— Material to process —
****************************************
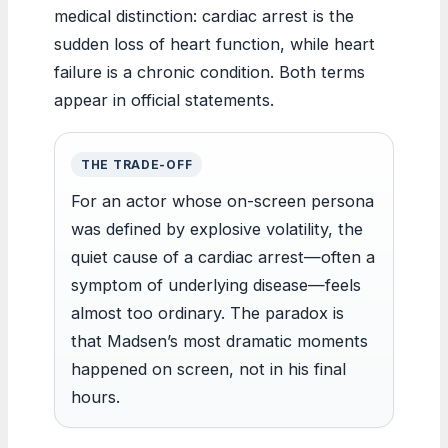
medical distinction: cardiac arrest is the
sudden loss of heart function, while heart
failure is a chronic condition. Both terms
appear in official statements.
THE TRADE-OFF
For an actor whose on-screen persona
was defined by explosive volatility, the
quiet cause of a cardiac arrest—often a
symptom of underlying disease—feels
almost too ordinary. The paradox is
that Madsen’s most dramatic moments
happened on screen, not in his final
hours.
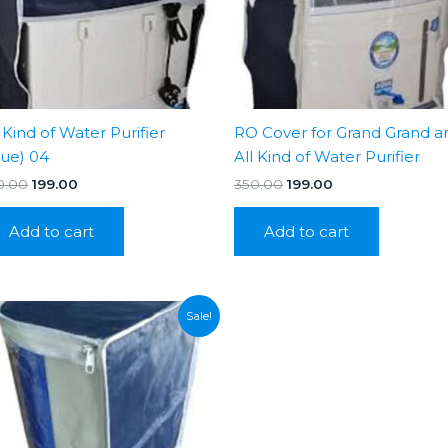
l Kind of Water Purifier
RO Cover for Grand Grand a
lue) 04
All Kind of Water Purifier
Original
Current
Original
Current
0.00
199.00
350.00
199.00
price
price
price
price
was:
is:
was:
is:
Add to cart
Add to cart
₹350.00.
₹199.00.
₹350.00.
₹199.00.
Sale!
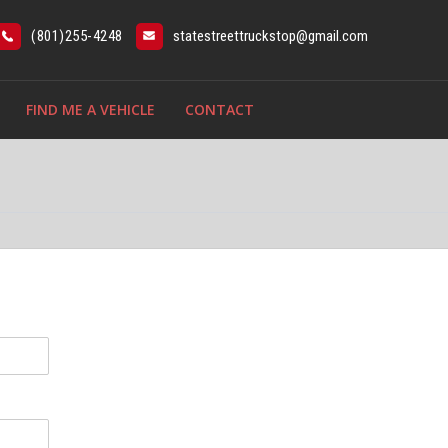
(801)255-4248
statestreettruckstop@gmail.com
FIND ME A VEHICLE
CONTACT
****************************************
— The task —
Reproduce the whole listing verbatim and keep all pictures out of it.

— Answer to this task —
medical distinction: cardiac arrest is the
sudden loss of heart function, while heart
failure is a chronic condition. Both terms
appear in official statements.
THE TRADE-OFF
For an actor whose on-screen persona
was defined by explosive volatility, the
quiet cause of a cardiac arrest—often a
symptom of underlying disease—feels
almost too ordinary. The paradox is
that Madsen’s most dramatic moments
happened on screen, not in his final
hours.
l Kind of Water Purifier
RO Cover for Grand Grand a
lue) 04
All Kind of Water Purifier
Original
Current
Original
Current
0.00
199.00
350.00
199.00
price
price
price
price
was:
is:
was:
is:
Add to cart
Add to cart
₹350.00.
₹199.00.
₹350.00.
₹199.00.
Sale!
(801)255-4248
statestreettruckstop@gmail.com
FIND ME A VEHICLE
CONTACT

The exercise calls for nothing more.